→ TASK OBJECTIVE:
Using the material below, count the lines that contain the word "shoulder" and report the number only.

→ RECORDED INFORMATION:

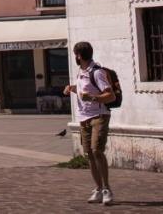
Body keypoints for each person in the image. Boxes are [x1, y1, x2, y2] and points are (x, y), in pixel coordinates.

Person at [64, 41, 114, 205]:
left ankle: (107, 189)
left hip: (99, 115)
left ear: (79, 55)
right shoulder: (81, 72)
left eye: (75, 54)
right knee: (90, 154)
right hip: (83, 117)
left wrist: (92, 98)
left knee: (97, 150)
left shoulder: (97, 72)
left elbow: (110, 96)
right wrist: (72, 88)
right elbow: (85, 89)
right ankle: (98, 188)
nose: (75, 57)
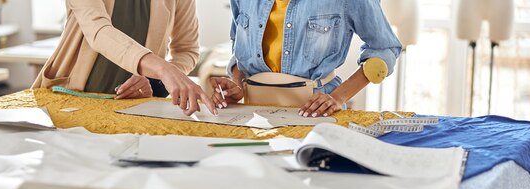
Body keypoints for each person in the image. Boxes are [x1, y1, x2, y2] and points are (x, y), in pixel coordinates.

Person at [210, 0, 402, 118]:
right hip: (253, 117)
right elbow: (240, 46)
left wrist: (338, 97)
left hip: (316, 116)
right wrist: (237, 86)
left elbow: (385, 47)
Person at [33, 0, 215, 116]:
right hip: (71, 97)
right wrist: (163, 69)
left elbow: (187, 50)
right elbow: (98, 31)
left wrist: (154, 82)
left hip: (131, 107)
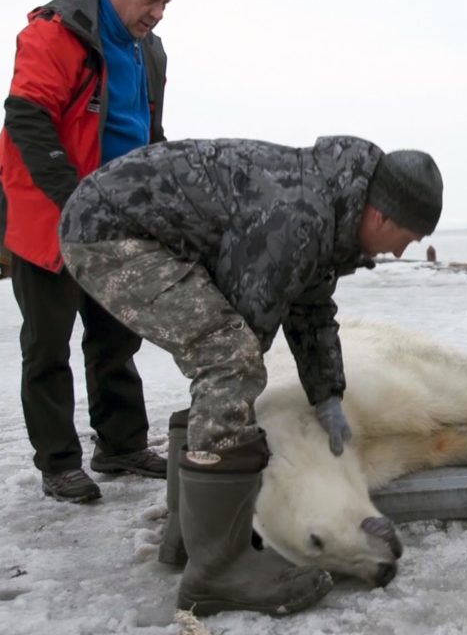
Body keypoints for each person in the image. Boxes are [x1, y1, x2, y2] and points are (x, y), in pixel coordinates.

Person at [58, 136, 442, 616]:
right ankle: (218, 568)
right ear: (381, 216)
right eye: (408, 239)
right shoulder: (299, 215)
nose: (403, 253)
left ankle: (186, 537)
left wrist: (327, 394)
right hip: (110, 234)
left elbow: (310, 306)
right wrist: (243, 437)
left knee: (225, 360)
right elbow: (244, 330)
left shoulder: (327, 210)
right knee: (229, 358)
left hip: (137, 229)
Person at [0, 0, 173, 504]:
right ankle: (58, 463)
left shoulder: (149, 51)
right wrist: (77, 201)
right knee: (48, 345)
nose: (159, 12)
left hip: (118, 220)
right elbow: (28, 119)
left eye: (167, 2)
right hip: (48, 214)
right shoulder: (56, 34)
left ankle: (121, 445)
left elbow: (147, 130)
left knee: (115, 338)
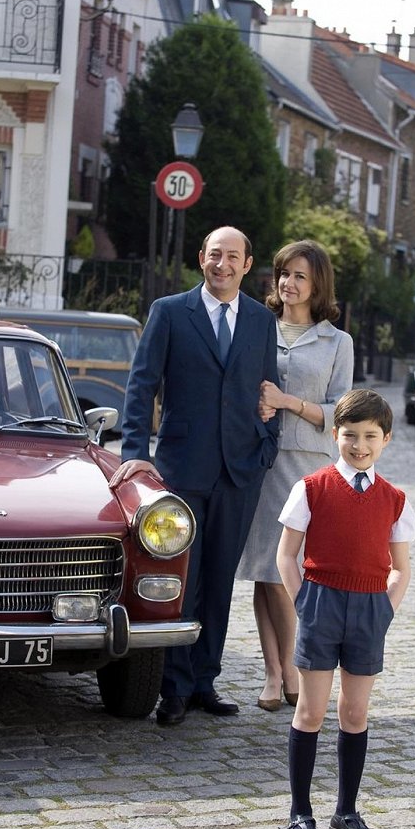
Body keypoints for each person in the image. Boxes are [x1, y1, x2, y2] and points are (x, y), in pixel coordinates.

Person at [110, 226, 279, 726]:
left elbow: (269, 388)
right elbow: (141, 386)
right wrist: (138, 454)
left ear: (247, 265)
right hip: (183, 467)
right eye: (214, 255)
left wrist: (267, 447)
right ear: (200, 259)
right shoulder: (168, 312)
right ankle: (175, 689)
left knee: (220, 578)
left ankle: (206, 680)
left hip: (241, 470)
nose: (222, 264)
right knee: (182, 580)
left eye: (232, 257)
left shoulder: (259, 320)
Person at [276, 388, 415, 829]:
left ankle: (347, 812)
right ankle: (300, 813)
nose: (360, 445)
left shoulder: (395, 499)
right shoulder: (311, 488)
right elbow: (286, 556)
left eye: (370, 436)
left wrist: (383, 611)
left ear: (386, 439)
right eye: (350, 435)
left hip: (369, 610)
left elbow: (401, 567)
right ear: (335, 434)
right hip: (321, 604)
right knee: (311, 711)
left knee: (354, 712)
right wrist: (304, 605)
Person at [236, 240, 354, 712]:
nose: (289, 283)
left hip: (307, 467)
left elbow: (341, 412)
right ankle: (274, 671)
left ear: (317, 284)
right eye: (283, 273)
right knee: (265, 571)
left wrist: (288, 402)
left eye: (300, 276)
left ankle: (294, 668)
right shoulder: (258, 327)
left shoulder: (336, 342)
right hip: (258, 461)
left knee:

→ EXERCISE OUTPUT:
12